Now we can observe that the angle involved in the above expression is not lying in ${{0}^{\circ }}$ to ${{90}^{\circ }}$ i.e. not acute angle and we have known values of trigonometric function only in ${{0}^{\circ }}$ to ${{90}^{\circ }}$ . It means we have to convert the given angle to acute angle form with the help of some trigonometric identities.
Hence, let us divide the given expression by ${{180}^{\circ }}$ , so, that we can write the given angle in form of sum of angle which is multiple of ${{180}^{\circ }}$ in following way:

${{570}^{\circ }}={{180}^{\circ }}\times 3+{{30}^{\circ }}...............\left( ii \right)$

Now, as we know the radian representation of ${{180}^{\circ }}$ is given as

$\pi $ radian = ${{180}^{\circ }}...............\left( iii \right)$

And with the help of above relation, we can rewrite the angle ${{30}^{\circ }}$ in radian form as well, given as

${{30}^{\circ }}=\dfrac{\pi }{6}radian..............\left( iv \right)$

Hence, we can rewrite the expression (ii) with the help of equations (iii) and (iv) as

$570=3\pi +\dfrac{\pi }{6}................\left( v \right)$

Now, we can put the angle ${{570}^{\circ }}$ as $3\pi +\dfrac{\pi }{6}$ to the equation(i). So, we get

$M=\cos \left( 3\pi +\dfrac{\pi }{6} \right)............\left( v \right)$

Now, as we know the quadrant angles are defined as

Now, we can apply the trigonometric rules for conversion of trigonometric expressions by changing its angle.

Now, we can observe that the angle $\left( 3\pi +\dfrac{\pi }{6} \right)$ will lie in 3rd quadrant because angle $3\pi $ will lie at the same position where $\pi $is lying if we rotate ${{360}^{\circ }}$ or $2\pi $ from the position of $\pi $ , and we are adding $\dfrac{\pi }{6}$ to $3\pi $ ,it means the result will lie in 3rd quadrant.
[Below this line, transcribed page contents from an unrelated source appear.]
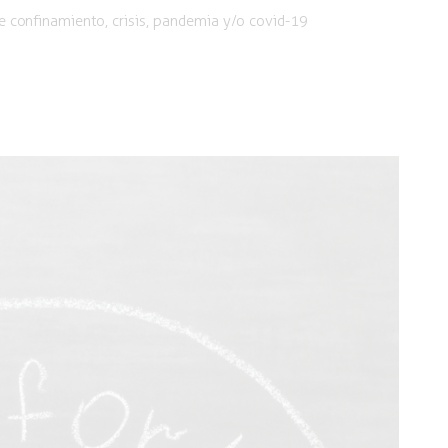
 confinamiento, crisis, pandemia y/o covid-19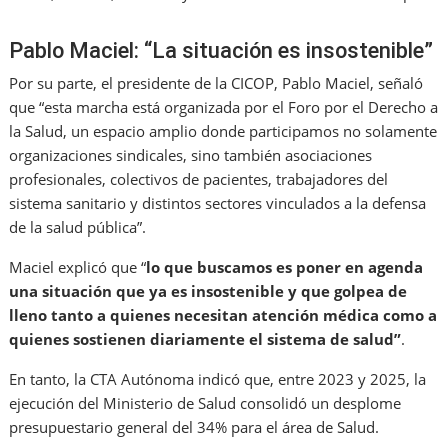
Pablo Maciel: “La situación es insostenible”
Por su parte, el presidente de la CICOP, Pablo Maciel, señaló
que “esta marcha está organizada por el Foro por el Derecho a
la Salud, un espacio amplio donde participamos no solamente
organizaciones sindicales, sino también asociaciones
profesionales, colectivos de pacientes, trabajadores del
sistema sanitario y distintos sectores vinculados a la defensa
de la salud pública”.
Maciel explicó que “
lo que buscamos es poner en agenda
una situación que ya es insostenible y que golpea de
lleno tanto a quienes necesitan atención médica como a
quienes sostienen diariamente el sistema de salud”
.
En tanto, la CTA Autónoma indicó que, entre 2023 y 2025, la
ejecución del Ministerio de Salud consolidó un desplome
presupuestario general del 34% para el área de Salud.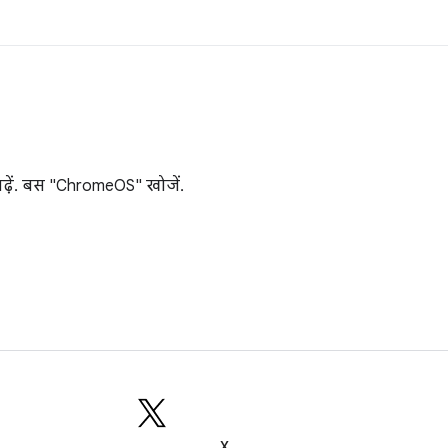
 पढ़ें. बस "ChromeOS" खोजें.
X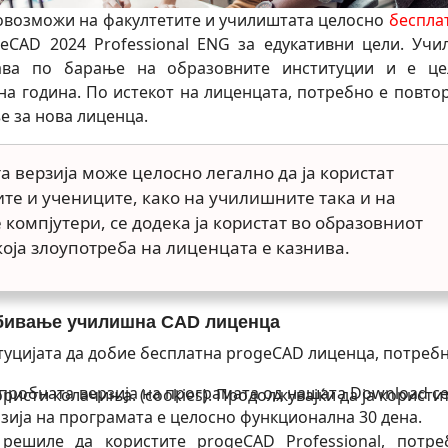
овозможи на факултетите и училиштата целосно
беспла
geCAD 2024 Professional ENG за едукативни цели. Уч
ава по барање на образовните институции и е це
а година. По истекот на лиценцата, потребно е повто
е за нова лиценца.
 верзија може целосно легално да ја користат
те и учениците, како на училишните така и на
компјутери, се додека ја користат во образовниот
која злоупотреба на лиценцата е казнива.
обивање училишна CAD лиценца
туцијата да добие бесплатна progeCAD лиценца, потребн
 пробната верзија на програмата од нашaта Download се
исти колачиња. (cookies). Продолжувајќи да ја користит
зија на програмата е целосно функционална 30 дена.
 решиле да користите progeCAD Professional, потре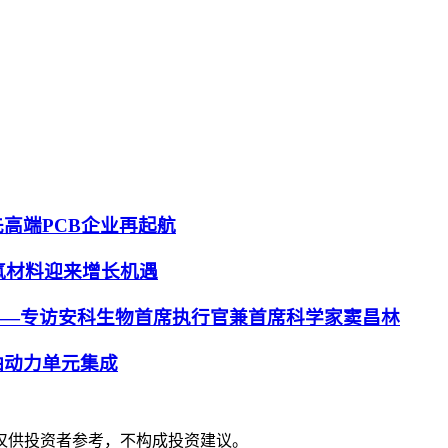
高端PCB企业再起航
氟材料迎来增长机遇
——专访安科生物首席执行官兼首席科学家窦昌林
油动力单元集成
仅供投资者参考，不构成投资建议。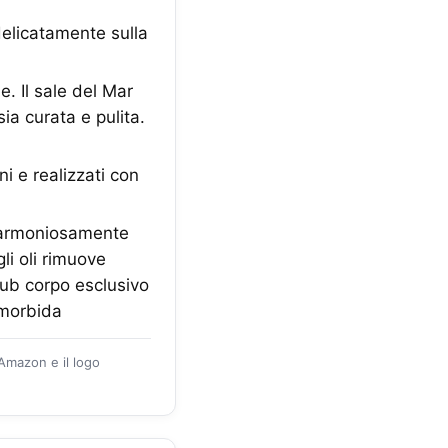
 delicatamente sulla
e. Il sale del Mar
sia curata e pulita.
i e realizzati con
i armoniosamente
li oli rimuove
rub corpo esclusivo
e morbida
 Amazon e il logo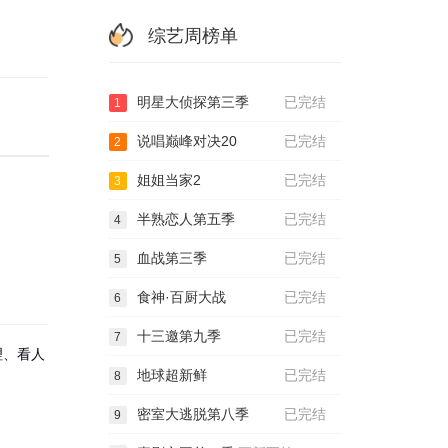
综艺周榜单
明星大侦探第三季
已完结
1
说唱巅峰对决20
已完结
2
姐姐当家2
已完结
3
半熟恋人第五季
已完结
4
血战第三季
已完结
5
食神·百厨大战
已完结
6
十三邀第九季
已完结
7
理、看人
地球超新鲜
已完结
8
密室大逃脱第八季
已完结
9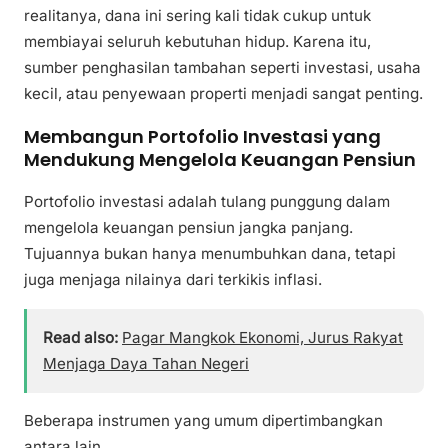
realitanya, dana ini sering kali tidak cukup untuk
membiayai seluruh kebutuhan hidup. Karena itu,
sumber penghasilan tambahan seperti investasi, usaha
kecil, atau penyewaan properti menjadi sangat penting.
Membangun Portofolio Investasi yang
Mendukung Mengelola Keuangan Pensiun
Portofolio investasi adalah tulang punggung dalam
mengelola keuangan pensiun jangka panjang.
Tujuannya bukan hanya menumbuhkan dana, tetapi
juga menjaga nilainya dari terkikis inflasi.
Read also:
Pagar Mangkok Ekonomi, Jurus Rakyat
Menjaga Daya Tahan Negeri
Beberapa instrumen yang umum dipertimbangkan
antara lain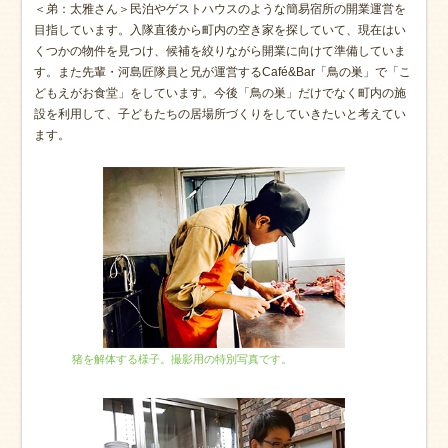
＜弟：太雅さん＞民泊やゲストハウスのような簡易宿所の開業運営を
目指しています。入隊直後から町内の空き家を探していて、現在はい
くつかの物件を見つけ、候補を絞りながら開業に向けて準備していま
す。また先輩・河島匠隊員と兄が運営するCafé&Bar「鳥の巣」で「こ
どもえがお食堂」をしています。今後「鳥の巣」だけでなく町内の施
設を利用して、子どもたちの居場所づくりをしていきたいと考えてい
ます。
猪を解体する様子。撮影用の特別写真です。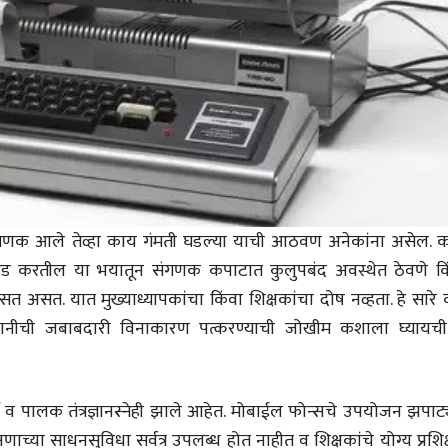
१५५ सदाशिव पेठ, सातारा :
१५५ सदाशिव पेठ,
लोकविलक्षण दाभोलकर
लोकविलक्षण दा
कुटुंबाची कथा
कुटुंबाची कथा
ज्ञानदेव म्हस्के, डॉ. शैला
ज्ञानदेव म्हस्के, डॉ
दाभोलकर, दत्तप्रसाद दाभोळकर,
दाभोलकर, दत्तप्रसा
दत्ता दामोदर नायक
दत्ता दामोदर नायक
08 Jul 2026
08 Jul 2026
वाचण्यासाठी येथे क्लिक करा..
अंक वाचण्यासाठी येथे क्लिक करा..
वी संगणक आले तेव्हा काय गंमती घडल्या याची आठवण अनेकांना असेल. क
तोड करतील या भयातून संगणक कपाटात कुलुपबंद अवस्थेत ठेवणे कि
दिसत असत. यात मुख्याध्यापकांचा किंवा शिक्षकांचा दोष नव्हता. हे सारे
ुकसानीची जबाबदारी विनाकारण पत्करण्याची जोखीम कशाला घ्यायची
व पालक तंत्रज्ञानस्नेही झाले आहेत. मोबाईल फोन्सचे उपयोजन झपाट्य
ाच्या साधनसुविधा सर्वत्र उपलब्ध होत नाहीत व शिक्षकांचे योग्य प्रशि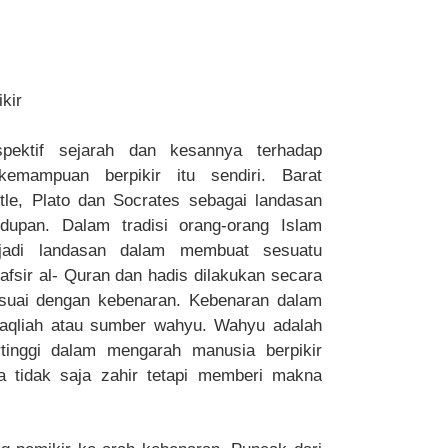
kir
pektif sejarah dan kesannya terhadap
mampuan berpikir itu sendiri. Barat
otle, Plato dan Socrates sebagai landasan
upan. Dalam tradisi orang-orang Islam
jadi landasan dalam membuat sesuatu
nafsir al- Quran dan hadis dilakukan secara
sesuai dengan kebenaran. Kebenaran dalam
aqliah atau sumber wahyu. Wahyu adalah
rtinggi dalam mengarah manusia berpikir
a tidak saja zahir tetapi memberi makna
Now, as the angle is lying in the third quadrant and we know very well, cosine function is negative in the third quadrant, so conversion of cos by changing angle will affect the sign of resultant and hence, we get negative sign while conversion.

And as the angle $\left( 3\pi +\dfrac{\pi }{6} \right)$ is written by involvement of angle $3\pi $ which is a multiple of $'\pi '$ , it means the trigonometric function will remain same as per the rules of conversion of trigonometric functions by changing their angles.

Hence, we can write the identities according to the above concepts as

$\begin{align}

  & \cos \left( \pi +\theta \right)=-\cos \theta \\

 & \cos \left( 3\pi +\theta \right)=-\cos \theta \\

 & \cos \left( 5\pi +\theta \right)=-\cos \theta \\

 & \text{. }\text{. }\text{. }\text{. }\text{.} \\

 & \text{. }\text{. }\text{. }\text{. }\text{.} \\

 & \text{. }\text{. }\text{. }\text{. }\text{.} \\

 & \text{. }\text{. }\text{. }\text{. }\text{.} \\

 & \cos \left( n\pi +\theta \right)=-\cos \theta \\

\end{align}$

Where, n is an odd integer.

Hence, using the equation(vi), we get

$M=\cos \left( 3\pi +\dfrac{\pi }{6} \right)=-\cos \dfrac{\pi }{6}$

Now, we know the value of $\cos \dfrac{\pi }{6}$ is $\dfrac{\sqrt{3}}{2}$ ; so, we get

$M=-\dfrac{\sqrt{3}}{2}$

$\cos {{570}^{\circ }}=\dfrac{-\sqrt{3}}{2}$

Hence, $\dfrac{-\sqrt{3}}{2}$ is the answer.

Note: One can apply the trigonometric identity with the given expression directly without changing the angles in radian form. It is done in the solution because we are more familiar with the trigonometric relation given in solution in radian form only. So, don’t confuse with that part of the solution, you can evaluate the given expression by using degree of angle as well.
We can write $\cos 570$ as $\cos \left( 7\times 70-60 \right)$ and hence, we can get value of this expression as $\cos \left( 7\pi -60 \right)=-\sin {{60}^{\circ }}=\dfrac{-\sqrt{3}}{2}$